Over the past six decades, the right of publicity has been developed almost as quickly as the world around it. As major advances in film and computer technology have allowed content producers to depict real people in their works in a plethora of new ways, the people depicted have used the right of publicity to challenge many of these uses. As a result, courts have been faced with constantly remolding the right of publicity to account for these technological advances. As a creature of state law, the development of the right of publicity has varied across the country, with little guidance from the Supreme Court or Congress. However, courts across the circuits have consistently recognized that the property right granted by the right of publicity must be balanced against the First Amendment rights of the creators of expressive works.

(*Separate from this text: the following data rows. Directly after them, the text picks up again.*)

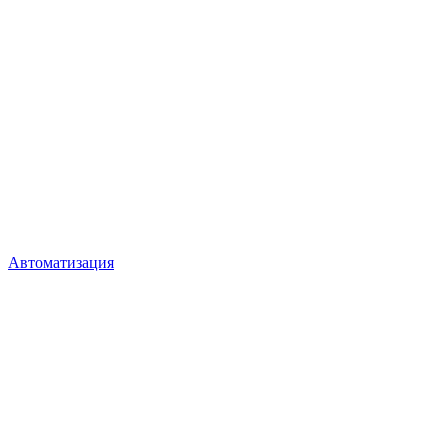
Автоматизация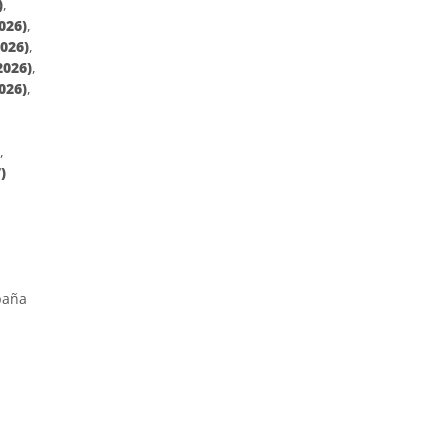
)
,
026)
,
2026)
,
2026)
,
026)
,
)
,
)
paña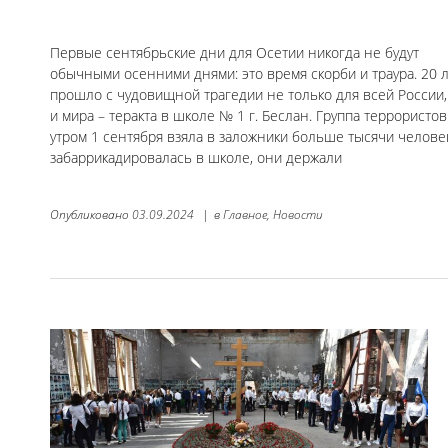
Первые сентябрьские дни для Осетии никогда не будут
обычными осенними днями: это время скорби и траура. 20 
прошло с чудовищной трагедии не только для всей России,
и мира – теракта в школе № 1 г. Беслан. Группа террористов
утром 1 сентября взяла в заложники больше тысячи челове
забаррикадировалась в школе, они держали
Опубликовано
03.09.2024
|
в
Главное,
Новости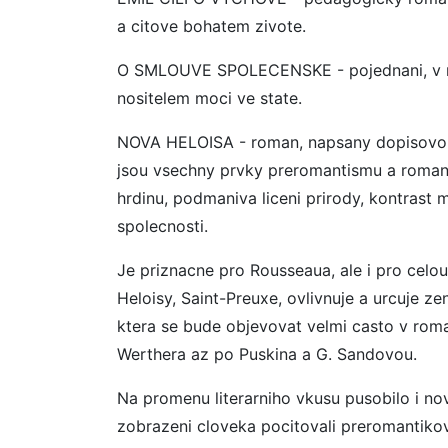
a citove bohatem zivote.
O SMLOUVE SPOLECENSKE - pojednani, v nem
nositelem moci ve state.
NOVA HELOISA - roman, napsany dopisovou 
jsou vsechny prvky preromantismu a romanti
hrdinu, podmaniva liceni prirody, kontrast 
spolecnosti.
Je priznacne pro Rousseaua, ale i pro celou
Heloisy, Saint-Preuxe, ovlivnuje a urcuje zen
ktera se bude objevovat velmi casto v roma
Werthera az po Puskina a G. Sandovou.
Na promenu literarniho vkusu pusobilo i n
zobrazeni cloveka pocitovali preromantiko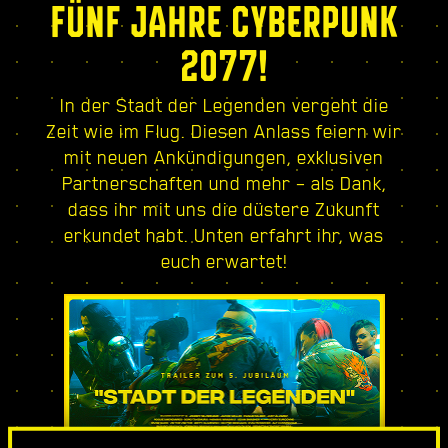
FÜNF JAHRE CYBERPUNK
2077!
In der Stadt der Legenden vergeht die
Zeit wie im Flug. Diesen Anlass feiern wir
mit neuen Ankündigungen, exklusiven
Partnerschaften und mehr – als Dank,
dass ihr mit uns die düstere Zukunft
erkundet habt. Unten erfahrt ihr, was
euch erwartet!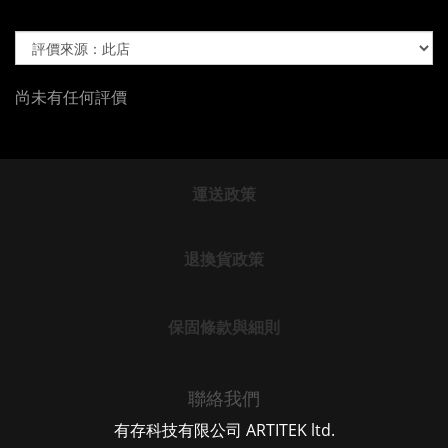
尚未有任何評價
運送政策
退換貨政策
保固條款與細則
聯絡我們
有存科技有限公司 ARTITEK ltd.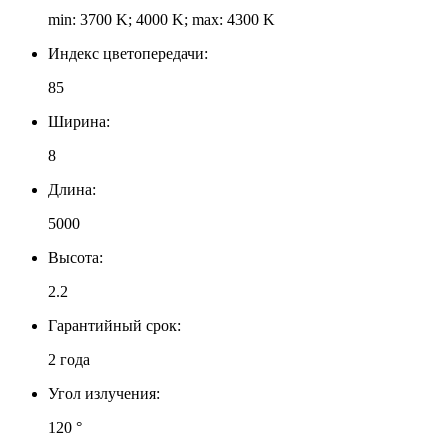
min: 3700 K; 4000 K; max: 4300 K
Индекс цветопередачи:
85
Ширина:
8
Длина:
5000
Высота:
2.2
Гарантийный срок:
2 года
Угол излучения:
120 °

Ultimately, courts have developed a number of tests to balance the right of publicity against the First Amendment. One such test, the “transformative test,” was developed by the California Supreme Court and has been used in a number of circuits. This Comment argues that though the transformative test may have been appropriate when used in the context it was created, traditional still artistic depictions, it has been overextended and is ill-suited for the analysis of interactive media such as video games. Specifically, this Comment takes issue with a standard announced by the California Supreme Court, in No Doubt v. Activision Publishing Inc., and then followed by the Ninth Circuit in Keller v. Electronic Arts. This standard, now used by courts when applying the transformative test to video games, states that literal depictions of celebrities within works will not be protected under the First Amendment if the celebrity is depicted doing what they became famous for. This Comment demonstrates that this standard is in direct conflict with case precedent in a variety of contexts including: art, film, and literature. Ultimately, this Comment contends that a new test must be crafted to balance the right of publicity with the First Amendment. Such a test must possess the flexibility to analyze both simple artistic depictions and depictions within more complex interactive media. This Comment offers one such test, which borrows and adapts language from the transformative test and the Rogers Test, to create a method of analysis that is better suited for application to both simple and complex media of expression.